EXERCISE AIM: List all lines of the data that include the string "multi".

[Stored dataset items]
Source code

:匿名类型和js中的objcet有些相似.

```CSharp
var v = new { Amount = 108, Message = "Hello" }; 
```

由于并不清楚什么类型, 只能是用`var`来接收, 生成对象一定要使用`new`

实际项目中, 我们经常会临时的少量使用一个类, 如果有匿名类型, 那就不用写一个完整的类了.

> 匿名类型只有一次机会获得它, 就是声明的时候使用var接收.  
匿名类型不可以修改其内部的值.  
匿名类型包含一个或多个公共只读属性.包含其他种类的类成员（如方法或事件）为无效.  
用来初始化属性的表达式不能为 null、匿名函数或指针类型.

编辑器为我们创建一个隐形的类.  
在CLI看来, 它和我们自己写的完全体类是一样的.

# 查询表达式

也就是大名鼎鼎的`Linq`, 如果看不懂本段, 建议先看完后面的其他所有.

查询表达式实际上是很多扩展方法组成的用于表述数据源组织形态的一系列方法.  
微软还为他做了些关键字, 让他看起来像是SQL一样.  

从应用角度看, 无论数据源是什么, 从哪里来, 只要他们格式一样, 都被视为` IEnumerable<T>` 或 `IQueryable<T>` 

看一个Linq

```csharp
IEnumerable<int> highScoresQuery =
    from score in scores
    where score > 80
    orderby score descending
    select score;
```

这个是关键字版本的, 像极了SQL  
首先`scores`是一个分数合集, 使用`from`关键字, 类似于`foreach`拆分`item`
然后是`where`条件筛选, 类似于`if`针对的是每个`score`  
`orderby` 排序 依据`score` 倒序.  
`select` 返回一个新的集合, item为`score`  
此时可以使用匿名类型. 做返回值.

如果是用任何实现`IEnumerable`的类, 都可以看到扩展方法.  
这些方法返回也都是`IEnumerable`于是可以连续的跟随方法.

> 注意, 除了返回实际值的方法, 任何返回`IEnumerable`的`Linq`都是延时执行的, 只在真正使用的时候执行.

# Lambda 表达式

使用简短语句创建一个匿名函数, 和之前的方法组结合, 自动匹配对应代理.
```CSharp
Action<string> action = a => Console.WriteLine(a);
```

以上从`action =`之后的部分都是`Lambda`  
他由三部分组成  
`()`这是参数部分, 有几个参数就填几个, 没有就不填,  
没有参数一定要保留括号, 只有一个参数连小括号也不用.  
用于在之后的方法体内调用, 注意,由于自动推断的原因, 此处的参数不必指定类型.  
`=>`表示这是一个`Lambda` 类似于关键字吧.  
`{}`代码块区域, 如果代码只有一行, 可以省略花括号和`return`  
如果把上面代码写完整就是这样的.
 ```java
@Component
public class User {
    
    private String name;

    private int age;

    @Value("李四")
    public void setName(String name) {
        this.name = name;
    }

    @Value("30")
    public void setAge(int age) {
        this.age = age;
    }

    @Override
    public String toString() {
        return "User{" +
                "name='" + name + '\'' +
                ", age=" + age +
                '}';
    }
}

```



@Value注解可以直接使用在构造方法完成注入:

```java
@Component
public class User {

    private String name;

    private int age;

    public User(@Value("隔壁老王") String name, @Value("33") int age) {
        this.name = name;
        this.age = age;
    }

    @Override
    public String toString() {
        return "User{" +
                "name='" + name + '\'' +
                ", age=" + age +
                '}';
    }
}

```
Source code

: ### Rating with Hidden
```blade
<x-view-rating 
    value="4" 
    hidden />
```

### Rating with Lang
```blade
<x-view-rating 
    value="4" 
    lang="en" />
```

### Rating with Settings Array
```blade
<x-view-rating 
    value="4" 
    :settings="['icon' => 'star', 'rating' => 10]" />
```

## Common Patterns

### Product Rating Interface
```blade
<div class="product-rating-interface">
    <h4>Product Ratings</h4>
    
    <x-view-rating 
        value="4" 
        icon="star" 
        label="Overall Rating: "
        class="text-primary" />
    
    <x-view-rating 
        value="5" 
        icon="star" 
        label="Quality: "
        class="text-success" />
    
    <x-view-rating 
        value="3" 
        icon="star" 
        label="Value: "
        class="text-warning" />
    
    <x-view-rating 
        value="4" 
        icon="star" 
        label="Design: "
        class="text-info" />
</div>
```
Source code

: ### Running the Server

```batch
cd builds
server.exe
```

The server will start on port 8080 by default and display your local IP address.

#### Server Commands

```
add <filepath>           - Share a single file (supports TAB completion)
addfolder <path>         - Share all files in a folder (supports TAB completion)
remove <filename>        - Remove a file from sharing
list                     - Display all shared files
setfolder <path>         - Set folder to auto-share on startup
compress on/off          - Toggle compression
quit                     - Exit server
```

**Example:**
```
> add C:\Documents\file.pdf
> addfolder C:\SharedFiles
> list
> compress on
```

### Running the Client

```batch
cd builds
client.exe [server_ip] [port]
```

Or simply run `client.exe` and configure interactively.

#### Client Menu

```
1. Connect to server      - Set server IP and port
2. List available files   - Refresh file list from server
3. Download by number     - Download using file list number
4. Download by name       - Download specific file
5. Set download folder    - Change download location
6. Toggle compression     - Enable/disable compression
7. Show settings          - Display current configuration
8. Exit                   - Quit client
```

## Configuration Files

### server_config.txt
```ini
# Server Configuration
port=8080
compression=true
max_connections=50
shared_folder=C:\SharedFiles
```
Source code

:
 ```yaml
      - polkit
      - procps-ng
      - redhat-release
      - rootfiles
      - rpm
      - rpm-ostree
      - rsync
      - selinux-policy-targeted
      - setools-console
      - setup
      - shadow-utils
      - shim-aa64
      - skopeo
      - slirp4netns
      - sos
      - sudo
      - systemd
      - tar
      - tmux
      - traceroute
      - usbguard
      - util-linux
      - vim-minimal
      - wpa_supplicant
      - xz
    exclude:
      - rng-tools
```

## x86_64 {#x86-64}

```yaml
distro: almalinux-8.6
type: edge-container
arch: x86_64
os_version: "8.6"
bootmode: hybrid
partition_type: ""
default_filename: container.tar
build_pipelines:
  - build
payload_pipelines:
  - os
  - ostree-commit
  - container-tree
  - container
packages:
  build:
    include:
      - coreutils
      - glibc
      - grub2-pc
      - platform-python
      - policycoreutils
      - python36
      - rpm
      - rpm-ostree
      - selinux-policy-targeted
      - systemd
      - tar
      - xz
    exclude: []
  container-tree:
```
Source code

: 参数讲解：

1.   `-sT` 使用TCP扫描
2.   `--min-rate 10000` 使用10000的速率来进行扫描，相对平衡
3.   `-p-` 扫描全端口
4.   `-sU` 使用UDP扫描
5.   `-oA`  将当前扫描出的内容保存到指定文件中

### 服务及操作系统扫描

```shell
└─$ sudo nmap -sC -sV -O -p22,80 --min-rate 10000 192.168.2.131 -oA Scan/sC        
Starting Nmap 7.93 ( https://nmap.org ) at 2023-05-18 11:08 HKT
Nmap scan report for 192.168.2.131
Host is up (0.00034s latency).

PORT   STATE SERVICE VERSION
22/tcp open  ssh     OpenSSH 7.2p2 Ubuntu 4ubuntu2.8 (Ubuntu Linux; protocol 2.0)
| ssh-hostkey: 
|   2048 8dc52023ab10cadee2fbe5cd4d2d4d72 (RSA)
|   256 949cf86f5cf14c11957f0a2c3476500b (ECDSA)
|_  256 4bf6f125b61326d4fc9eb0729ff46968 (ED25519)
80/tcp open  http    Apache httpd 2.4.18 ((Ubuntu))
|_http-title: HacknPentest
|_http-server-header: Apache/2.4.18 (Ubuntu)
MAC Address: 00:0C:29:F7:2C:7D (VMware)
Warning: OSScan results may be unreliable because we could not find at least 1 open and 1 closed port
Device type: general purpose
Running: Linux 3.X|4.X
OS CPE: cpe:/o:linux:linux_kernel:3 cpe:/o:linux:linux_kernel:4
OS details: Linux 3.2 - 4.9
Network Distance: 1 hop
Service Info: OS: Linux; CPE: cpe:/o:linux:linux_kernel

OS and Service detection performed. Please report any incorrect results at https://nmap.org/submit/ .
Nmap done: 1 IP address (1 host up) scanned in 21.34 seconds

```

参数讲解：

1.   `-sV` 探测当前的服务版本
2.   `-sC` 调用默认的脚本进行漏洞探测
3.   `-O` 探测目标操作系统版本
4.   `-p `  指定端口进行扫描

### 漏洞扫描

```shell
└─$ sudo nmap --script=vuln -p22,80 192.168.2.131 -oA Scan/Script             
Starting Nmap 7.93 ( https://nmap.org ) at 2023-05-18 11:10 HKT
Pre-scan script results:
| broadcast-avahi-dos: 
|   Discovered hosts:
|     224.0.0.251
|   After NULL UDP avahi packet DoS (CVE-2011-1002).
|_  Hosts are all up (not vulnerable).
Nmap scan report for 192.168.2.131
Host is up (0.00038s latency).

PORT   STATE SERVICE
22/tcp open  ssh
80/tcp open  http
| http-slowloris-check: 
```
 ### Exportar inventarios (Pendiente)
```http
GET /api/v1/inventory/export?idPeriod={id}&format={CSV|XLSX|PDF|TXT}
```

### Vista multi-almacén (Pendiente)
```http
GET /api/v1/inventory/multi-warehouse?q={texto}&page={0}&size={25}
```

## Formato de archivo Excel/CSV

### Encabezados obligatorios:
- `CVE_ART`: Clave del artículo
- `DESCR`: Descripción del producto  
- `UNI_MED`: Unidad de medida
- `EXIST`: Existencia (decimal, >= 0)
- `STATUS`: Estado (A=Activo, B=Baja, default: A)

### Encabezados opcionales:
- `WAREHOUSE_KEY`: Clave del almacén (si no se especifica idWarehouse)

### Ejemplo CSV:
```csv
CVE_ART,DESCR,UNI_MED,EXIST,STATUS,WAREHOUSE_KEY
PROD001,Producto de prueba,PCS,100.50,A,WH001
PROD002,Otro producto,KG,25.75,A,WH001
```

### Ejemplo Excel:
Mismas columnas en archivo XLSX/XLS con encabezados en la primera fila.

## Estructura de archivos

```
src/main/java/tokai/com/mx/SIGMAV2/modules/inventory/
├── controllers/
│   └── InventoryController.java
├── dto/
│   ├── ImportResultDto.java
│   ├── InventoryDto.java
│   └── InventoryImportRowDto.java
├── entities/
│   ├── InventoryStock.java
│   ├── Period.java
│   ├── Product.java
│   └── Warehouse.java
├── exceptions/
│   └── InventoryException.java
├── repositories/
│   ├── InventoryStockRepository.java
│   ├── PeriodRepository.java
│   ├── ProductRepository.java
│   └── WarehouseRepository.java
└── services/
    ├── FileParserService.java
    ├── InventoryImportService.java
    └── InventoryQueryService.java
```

OUTPUT:
### Vista multi-almacén (Pendiente)
GET /api/v1/inventory/multi-warehouse?q={texto}&page={0}&size={25}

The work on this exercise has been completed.